How Wolves plunged to the lower leagues and nearly ceased to exist - Part 15: Bill McGarry brings some order back to Molineux

In more detail than ever before, the Express & Star tells the full Bhatti brothers story – a troubled era that saw Wolves plunge to depths of the lower leagues and face financial oblivion. In Part 15, the return of Bill McGarry brings some welcome stability.

Protesters demand the hated Bhatti brothers quit Wolves

Wolves travelled to Brentford for the opening day of the 1985-6 season, for a game it had appeared might not take place.
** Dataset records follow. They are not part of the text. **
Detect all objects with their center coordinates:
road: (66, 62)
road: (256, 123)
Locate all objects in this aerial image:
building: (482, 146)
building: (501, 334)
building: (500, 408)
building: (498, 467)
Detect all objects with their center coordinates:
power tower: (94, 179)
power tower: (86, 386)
Caretaker manager Sammy Chapman was now without John Pender and John Humphrey, who had been sold for a combined £100,000, easing the financial pressure on the club for the time being. Fellow contract rebel Alan Ainscow was ruled out with injury.

There were debuts for four young players – Nicky Clarke, Johnny Morrissey, Jon Purdie and Neil Edwards – with another, Steve Stoutt, on the bench.

Edwards, who grew up in Wall Heath, near Dudley, had signed for Wolves only two days before. And two days before that he had turned out for non-league Oldswinford.

Neil Edwards

The 19-year-old put in a dream performance on his debut, equalising for Wolves in the 67th minute, after Terry Bullivant had given Brentford a 46th-minute lead. Jamie Murray clinched the points for the Bees with four minutes to go, but Brentford manager Frank McLintock was full of praise for Wolves' gutsy performance.

Wolves' next game was against their near neighbours Walsall in the League Cup, the first time the sides had played in 61 years.

Caretaker manager Chapman admitted that his side went into the game as the poor relations.

"We have to admit we are the underdogs," he said.

"We have to accept that at the moment we are a Third Division club with a team to match.

"On the other hand, Walsall have put together a very good side and I can see them winning promotion this season. Alan Buckley has had money to spend, and he has spent it well on very good players."

An 85th-minute equaliser from John Purdie gave Wolves hope going into the second leg, cancelling out Nicky Cross's 40th-minute opener.

Wolves' first home game of the season against Newport County was hardly a game to remember. While the 6,000-strong crowd was the largest in the Third Division, the half-closed ground made for a flat atmosphere, matched by a lacklustre performance on the pitch.